Thomas Coke Commentary on the Holy Bible
Hosea 14





An exhortation to repentance. A promise of God's blessing.

Before Christ 725.

Verse 2

Hosea 14:2. Take with you words Take with you leaders. Houbigant; who renders the latter part of the verse, That we may receive good things, and may render the fruits of our lips. See Hebrews 13:15. The calves of our lips, may signify those praises which are to be in the stead of sacrifices; of calves and of goats.

Verse 4

Hosea 14:4. Freely Are good works then nothing, you will say? "Is there no place at all for them in the doctrine of repentance? I answer, that hitherto the discourse hath been about remission of sins, and the gift of the Holy Ghost.
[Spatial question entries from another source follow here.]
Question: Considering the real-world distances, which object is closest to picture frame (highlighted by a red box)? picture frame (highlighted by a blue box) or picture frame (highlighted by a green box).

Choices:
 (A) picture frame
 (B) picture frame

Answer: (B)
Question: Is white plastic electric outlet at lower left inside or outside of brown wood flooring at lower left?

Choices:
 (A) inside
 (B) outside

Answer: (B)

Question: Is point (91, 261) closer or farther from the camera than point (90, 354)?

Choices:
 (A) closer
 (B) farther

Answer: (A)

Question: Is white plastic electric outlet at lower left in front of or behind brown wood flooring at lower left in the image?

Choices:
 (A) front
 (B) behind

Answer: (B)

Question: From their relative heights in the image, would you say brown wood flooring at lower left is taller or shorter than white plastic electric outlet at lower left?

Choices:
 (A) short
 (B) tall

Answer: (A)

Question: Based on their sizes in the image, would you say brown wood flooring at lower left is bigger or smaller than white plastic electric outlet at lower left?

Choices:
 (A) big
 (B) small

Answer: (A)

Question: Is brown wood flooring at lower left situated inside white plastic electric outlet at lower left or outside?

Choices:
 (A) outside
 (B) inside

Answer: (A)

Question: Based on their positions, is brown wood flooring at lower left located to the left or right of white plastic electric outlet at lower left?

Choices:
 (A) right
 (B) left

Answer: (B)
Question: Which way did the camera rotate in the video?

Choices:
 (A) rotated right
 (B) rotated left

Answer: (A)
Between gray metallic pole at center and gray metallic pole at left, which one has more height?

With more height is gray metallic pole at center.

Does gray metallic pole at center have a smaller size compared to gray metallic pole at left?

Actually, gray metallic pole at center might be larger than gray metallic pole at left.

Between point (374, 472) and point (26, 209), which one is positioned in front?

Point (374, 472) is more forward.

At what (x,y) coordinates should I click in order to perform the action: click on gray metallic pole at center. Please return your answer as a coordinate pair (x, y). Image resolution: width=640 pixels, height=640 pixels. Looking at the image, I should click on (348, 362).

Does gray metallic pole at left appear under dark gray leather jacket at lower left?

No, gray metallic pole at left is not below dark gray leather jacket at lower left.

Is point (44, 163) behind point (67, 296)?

These are entirely gratuitous, and not of our merit, but simply of the inexhaustible goodness and compassion of God. Therefore, when we speak of the remission of sins, it is right to be silent about our own works; which, because they are done without the Holy Spirit, although with regard to civil society they may not be bad, yet cannot be called good, and ought not; because of the unclean heart, from which they proceed. But when through faith we have received remission of sins, and, together with that, the gift of the Holy Ghost; forthwith from the heart, as from a pure fountain, come forth works also good, and well-pleasing to God," &c. See Luther's Commentary upon this chapter.

Verse 5-6

Hosea 14:5-6. I will be as the dew, &c.— These verses contain gracious promises of God's favour upon Israel's conversion, represented by different metaphors. In the fifth verse, it is described by that refreshment, which copious dews give to the grass in the heat of summer. If we consider the nature of the climate, and the necessity of dews in so hot a country, not only to refresh, but likewise to preserve life; if we consider also the beauty of the oriental lilies, the fragrance of the cedars which grow upon Lebanon, the beauteous appearance which the spreading olive-trees afforded, the exhilarating coolness caused by the shade of such trees, and the aromatic smell exhaled by the cedars; we shall then partly understand the force of the metaphors here employed by the prophet; but their full energy no one can conceive, till he both feels the want and enjoys the advantage of the particulars referred to, in that climate wherein the prophet wrote. See Bishop Lowth's 12th and 19th Prelection, and Genesis 27:28. Instead of, His branches shall spread, in Hosea 14:6. Houbigant reads, His suckers shall go forth.

Verse 7

Hosea 14:7. They that dwell under his shadow shall return, &c.— They shall return and dwell under his shadow; they shall sprout out again as the corn, and bloom as the vine: he shall be praised as the wine of Lebanon, or "as the most exquisite wine which was offered at the altar." Under his shadow means the shadow of JEHOVAH.

Verse 8

Hosea 14:8. I have heard him, &c.— I will hear him; I will exalt him on high, like a green fir-tree: thy fruits shall spring forth from me. Houbigant.

Verse 9

Hosea 14:9. Who is wise, &c.— Many interpreters are of opinion, that the prophet here hints at the obscurity of his prophesy: as much as to say, "Behold, I have set before you what is dark and difficult, surrounded with obscurity: who will have penetration sufficient to enter into and develope the mystery?" See Calmet, and Bishop Reynolds's Sermons on this chapter; where the reader will find a variety of useful and improving remarks.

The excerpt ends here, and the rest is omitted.